Brief:
Each entry should be copied as it stands, leaving the pictures behind.

Supplied material Start Marker

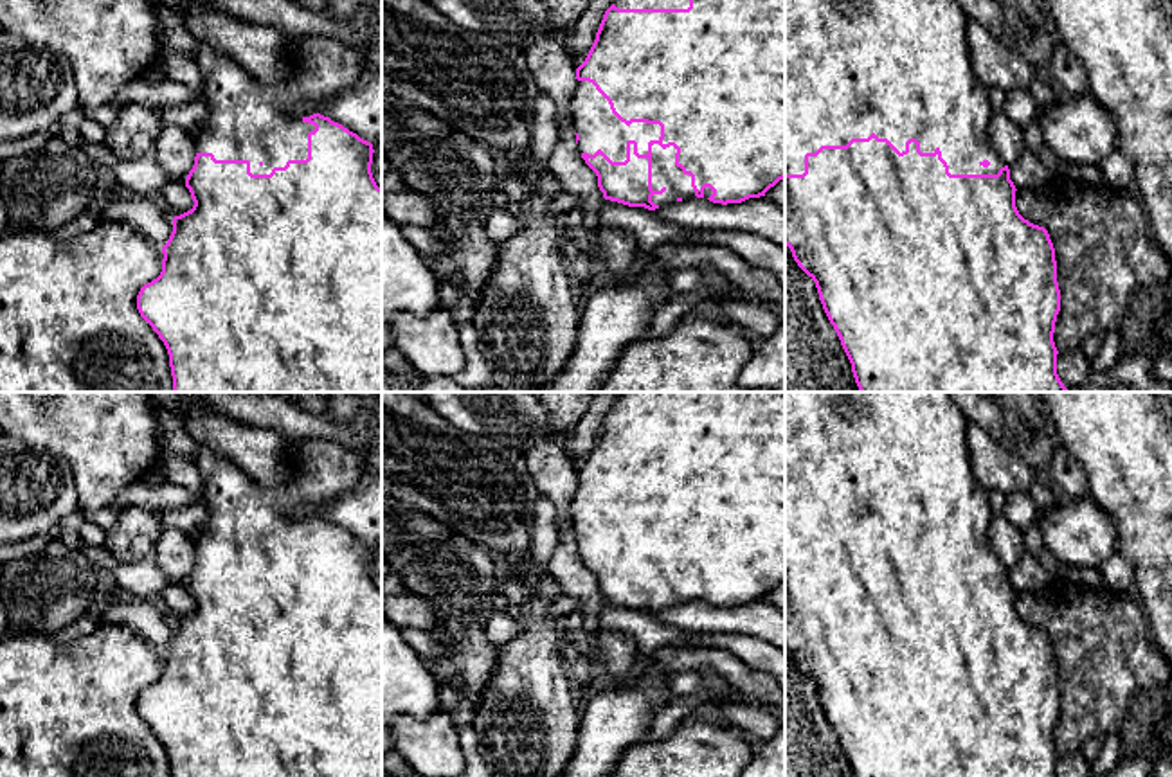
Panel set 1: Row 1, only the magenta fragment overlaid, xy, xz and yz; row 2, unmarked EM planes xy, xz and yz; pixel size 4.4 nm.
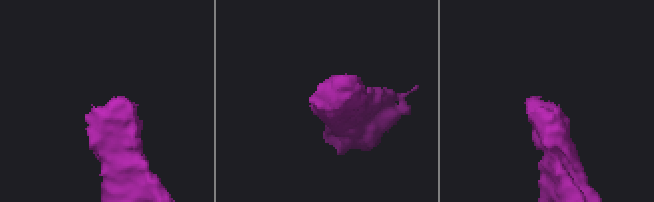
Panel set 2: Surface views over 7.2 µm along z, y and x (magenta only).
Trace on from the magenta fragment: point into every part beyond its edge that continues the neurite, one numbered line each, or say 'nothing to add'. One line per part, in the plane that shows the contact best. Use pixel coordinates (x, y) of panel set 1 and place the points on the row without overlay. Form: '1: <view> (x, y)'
1: xz (598, 531)

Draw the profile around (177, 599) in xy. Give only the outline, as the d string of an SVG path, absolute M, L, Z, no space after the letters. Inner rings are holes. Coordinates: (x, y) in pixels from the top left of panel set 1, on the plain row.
M173 583L173 585L166 586L162 590L160 597L166 603L167 615L171 621L191 613L194 608L189 592L180 583Z

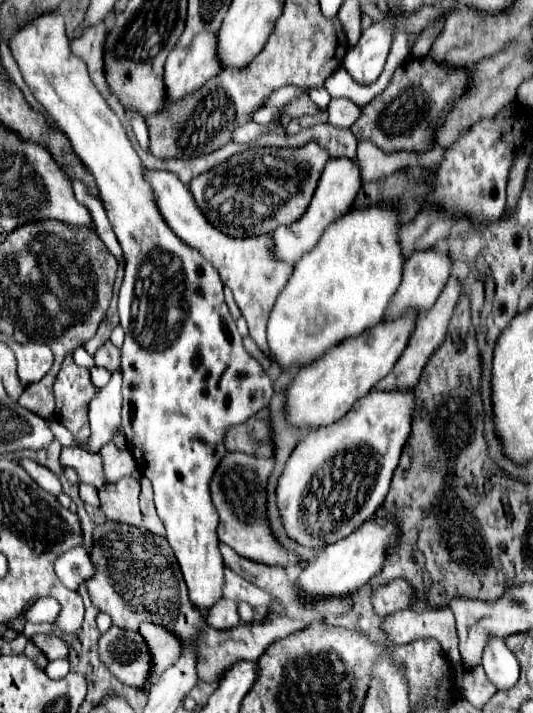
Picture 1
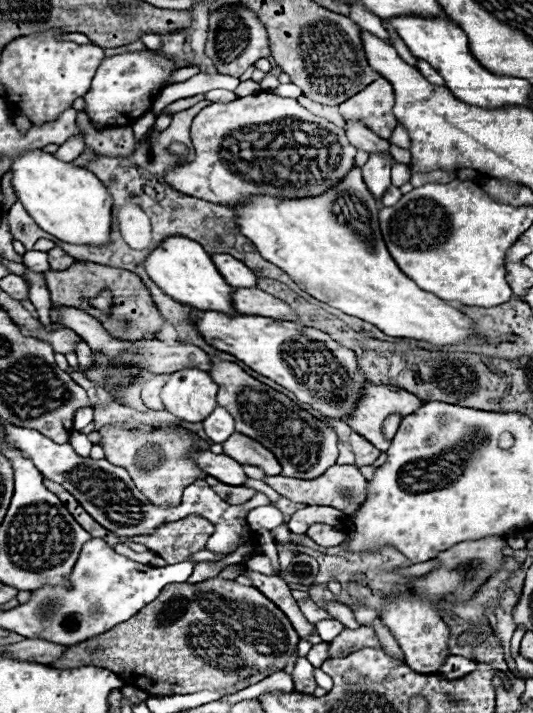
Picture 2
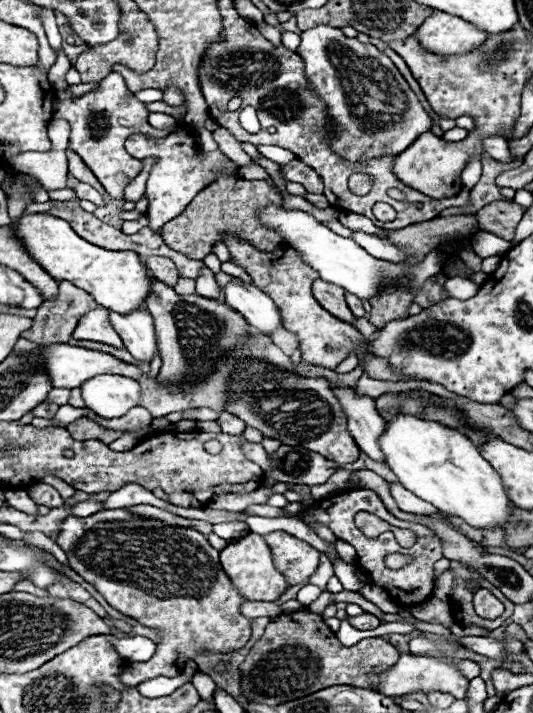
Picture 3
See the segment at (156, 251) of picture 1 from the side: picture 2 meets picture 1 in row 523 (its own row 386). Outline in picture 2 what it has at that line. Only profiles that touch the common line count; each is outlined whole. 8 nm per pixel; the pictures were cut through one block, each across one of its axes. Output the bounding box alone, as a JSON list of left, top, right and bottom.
[160,368,218,422]

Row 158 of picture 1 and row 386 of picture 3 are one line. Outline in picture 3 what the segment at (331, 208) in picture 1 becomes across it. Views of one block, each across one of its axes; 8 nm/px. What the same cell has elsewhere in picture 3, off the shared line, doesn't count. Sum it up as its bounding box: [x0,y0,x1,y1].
[332,386,386,462]

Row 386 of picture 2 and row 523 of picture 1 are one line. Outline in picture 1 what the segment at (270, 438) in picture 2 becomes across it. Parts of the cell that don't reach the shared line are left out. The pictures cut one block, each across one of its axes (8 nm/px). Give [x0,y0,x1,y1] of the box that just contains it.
[212,452,302,566]

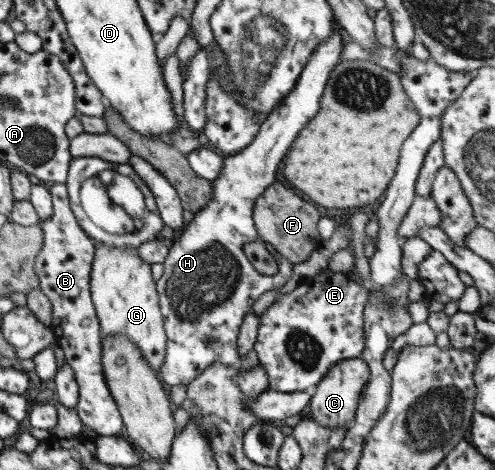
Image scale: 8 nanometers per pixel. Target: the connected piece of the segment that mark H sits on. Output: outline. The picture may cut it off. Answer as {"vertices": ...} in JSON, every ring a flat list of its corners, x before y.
{"vertices":[[333,16,331,23,330,36,326,40,318,42,318,46,314,46,312,54,306,60,306,66,302,68,302,73,298,74,298,78,294,82,294,86,288,90,288,95,280,98,280,102,264,115,252,142,234,155,223,155,220,173,216,175,214,181,210,181,212,182,210,202,194,213,194,218,186,224,186,229,180,233,178,239,168,242,167,255,162,263,163,273,155,282,158,307,166,336,164,362,156,373,166,388,174,385,185,386,215,362,238,368,241,359,237,353,236,341,239,325,244,321,244,314,252,309,252,303,261,294,268,290,277,290,291,278,292,264,282,258,269,244,265,244,264,248,276,260,277,273,275,276,259,275,244,256,242,246,259,238,252,220,254,201,266,187,275,181,276,169,278,169,280,161,284,159,292,139,306,125,306,121,316,113,318,99,326,85,326,79,330,76,334,66,340,62,340,53,342,53,342,45,346,37,344,34,340,35,341,27,333,19]]}

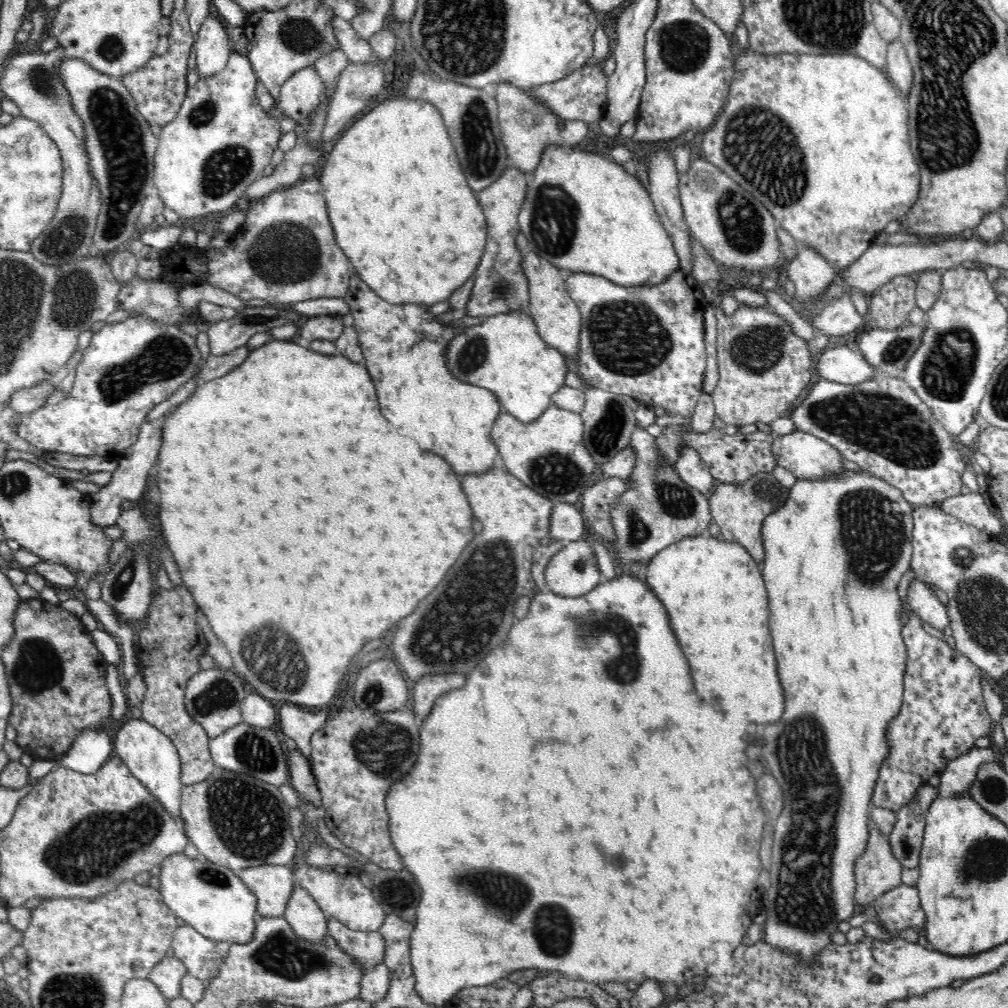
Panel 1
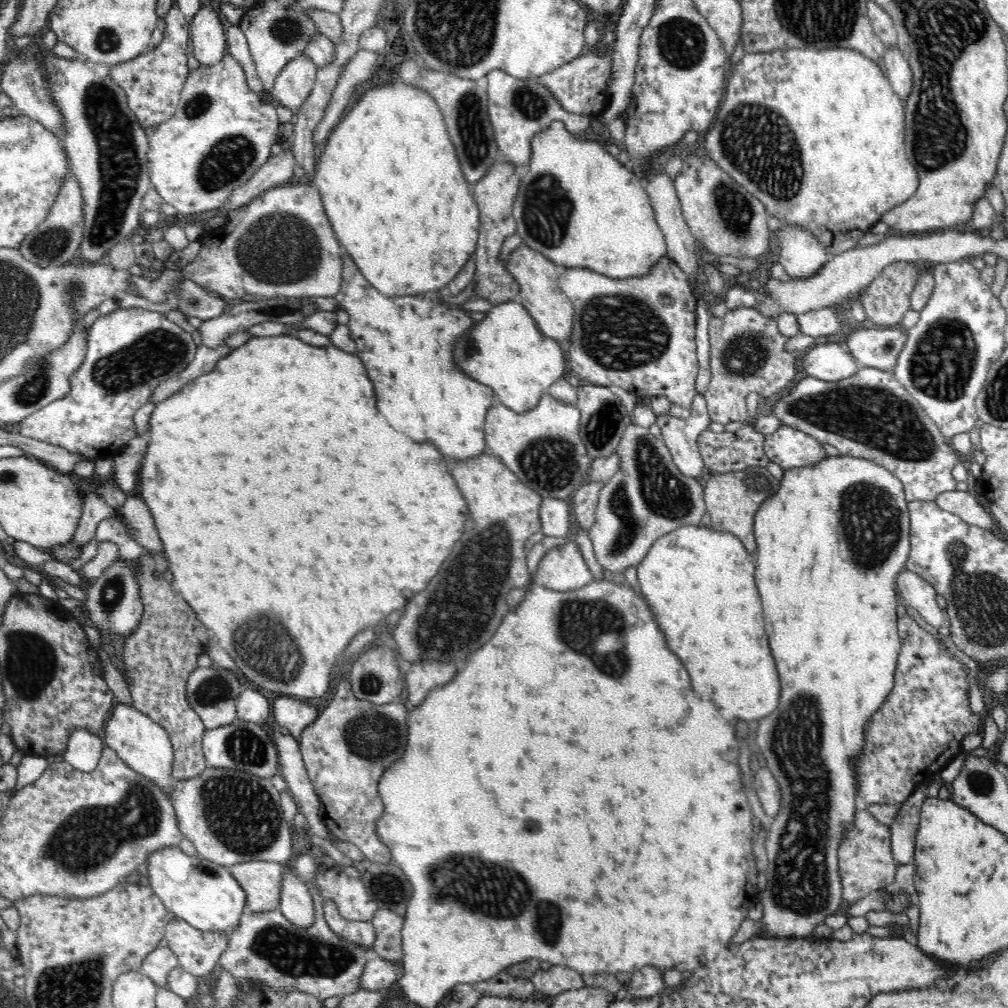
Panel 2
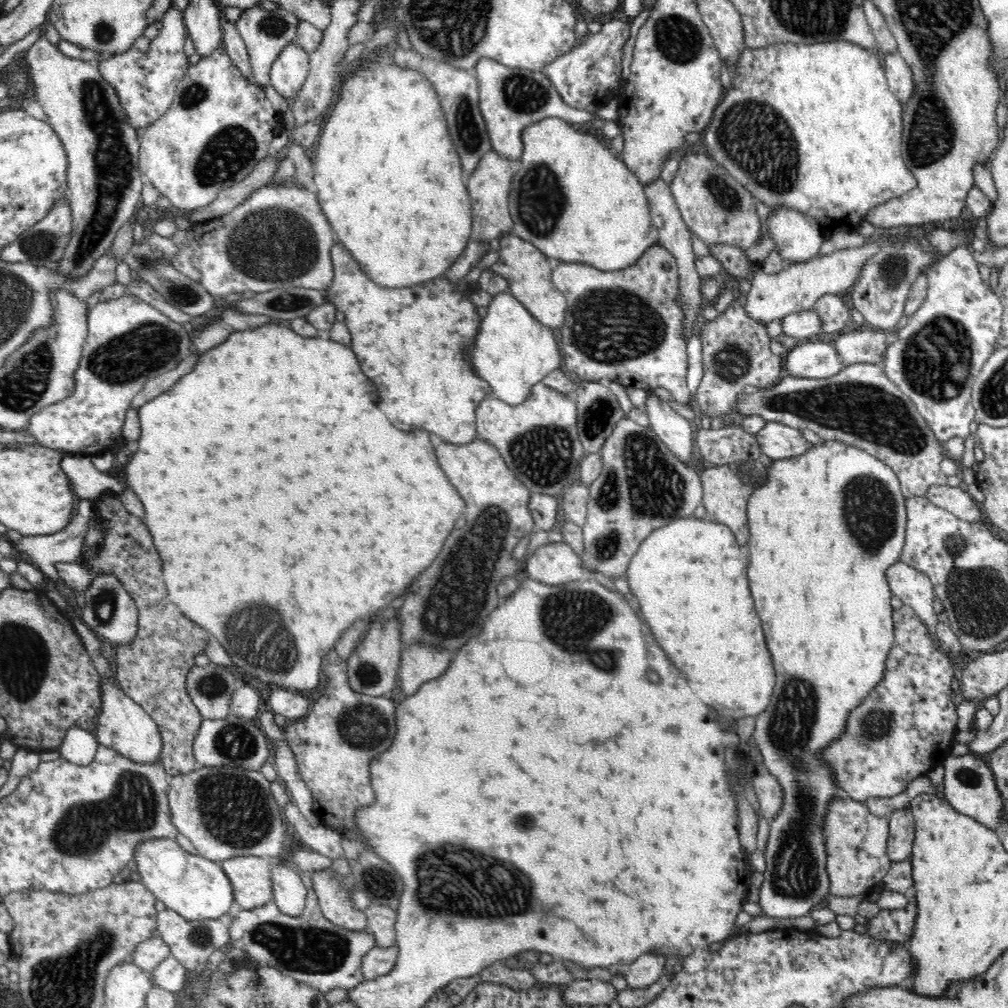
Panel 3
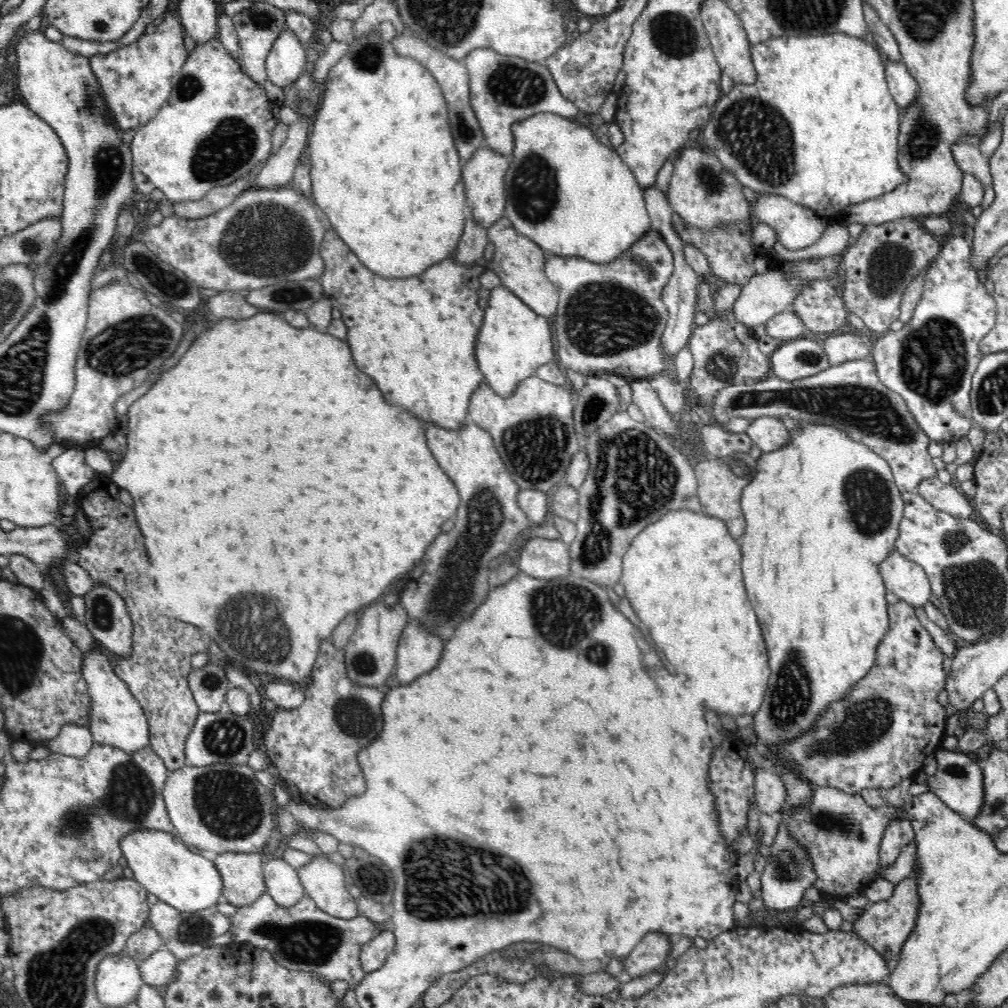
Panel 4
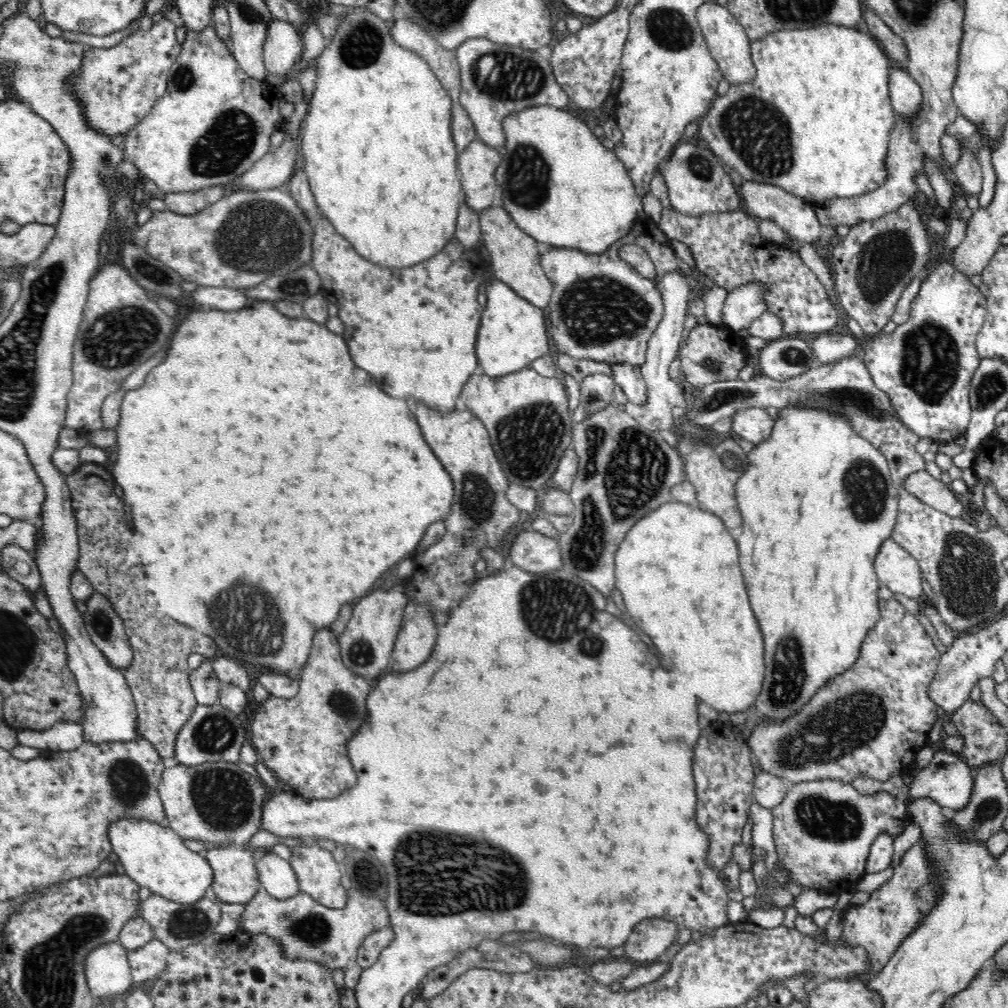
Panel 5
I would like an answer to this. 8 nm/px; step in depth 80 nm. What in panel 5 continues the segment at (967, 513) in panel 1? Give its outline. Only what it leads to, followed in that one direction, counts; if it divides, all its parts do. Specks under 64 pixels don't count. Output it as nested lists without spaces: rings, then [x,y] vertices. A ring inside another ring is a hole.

Supplied material End Marker

Task response:
Panel set 1: Row 1, only the magenta fragment overlaid, xy, xz and yz; row 2, unmarked EM planes xy, xz and yz; pixel size 4.4 nm.
Panel set 2: Surface views over 7.2 µm along z, y and x (magenta only).
Trace on from the magenta fragment: point into every part beyond its edge that continues the neurite, one numbered line each, or say 'nothing to add'. One line per part, in the plane that shows the contact best. Use pixel coordinates (x, y) of panel set 1 and place the points on the row without overlay. Form: '1: <view> (x, y)'
1: xz (598, 531)

Draw the profile around (177, 599) in xy. Give only the outline, as the d string of an SVG path, absolute M, L, Z, no space after the letters. Inner rings are holes. Coordinates: (x, y) in pixels from the top left of panel set 1, on the plain row.
M173 583L173 585L166 586L162 590L160 597L166 603L167 615L171 621L191 613L194 608L189 592L180 583Z

Picture 1
Picture 2
Picture 3
See the segment at (156, 251) of picture 1 from the side: picture 2 meets picture 1 in row 523 (its own row 386). Outline in picture 2 what it has at that line. Only profiles that touch the common line count; each is outlined whole. 8 nm per pixel; the pictures were cut through one block, each across one of its axes. Output the bounding box alone, as a JSON list of left, top, right and bottom.
[160,368,218,422]

Row 158 of picture 1 and row 386 of picture 3 are one line. Outline in picture 3 what the segment at (331, 208) in picture 1 becomes across it. Views of one block, each across one of its axes; 8 nm/px. What the same cell has elsewhere in picture 3, off the shared line, doesn't count. Sum it up as its bounding box: [x0,y0,x1,y1].
[332,386,386,462]

Row 386 of picture 2 and row 523 of picture 1 are one line. Outline in picture 1 what the segment at (270, 438) in picture 2 becomes across it. Parts of the cell that don't reach the shared line are left out. The pictures cut one block, each across one of its axes (8 nm/px). Give [x0,y0,x1,y1] of the box that just contains it.
[212,452,302,566]

Image scale: 8 nanometers per pixel. Target: the connected piece of the segment that mark H sits on. Output: outline. The picture may cut it off. Answer as {"vertices": ...} in JSON, every ring a flat list of its corners, x before y.
{"vertices":[[333,16,331,23,330,36,326,40,318,42,318,46,314,46,312,54,306,60,306,66,302,68,302,73,298,74,298,78,294,82,294,86,288,90,288,95,280,98,280,102,264,115,252,142,234,155,223,155,220,173,216,175,214,181,210,181,212,182,210,202,194,213,194,218,186,224,186,229,180,233,178,239,168,242,167,255,162,263,163,273,155,282,158,307,166,336,164,362,156,373,166,388,174,385,185,386,215,362,238,368,241,359,237,353,236,341,239,325,244,321,244,314,252,309,252,303,261,294,268,290,277,290,291,278,292,264,282,258,269,244,265,244,264,248,276,260,277,273,275,276,259,275,244,256,242,246,259,238,252,220,254,201,266,187,275,181,276,169,278,169,280,161,284,159,292,139,306,125,306,121,316,113,318,99,326,85,326,79,330,76,334,66,340,62,340,53,342,53,342,45,346,37,344,34,340,35,341,27,333,19]]}

Panel 1
Panel 2
Panel 3
Panel 4
Panel 5
I would like an answer to this. 8 nm/px; step in depth 80 nm. What in panel 5 continues the segment at (967, 513) in panel 1? Give its outline. Only what it leads to, followed in that one direction, counts; if it divides, all its parts do. Specks under 64 pixels don't count. Output it as nested lists without spaces: rings, then [x,y] vertices. A ring inside another ring is a hole.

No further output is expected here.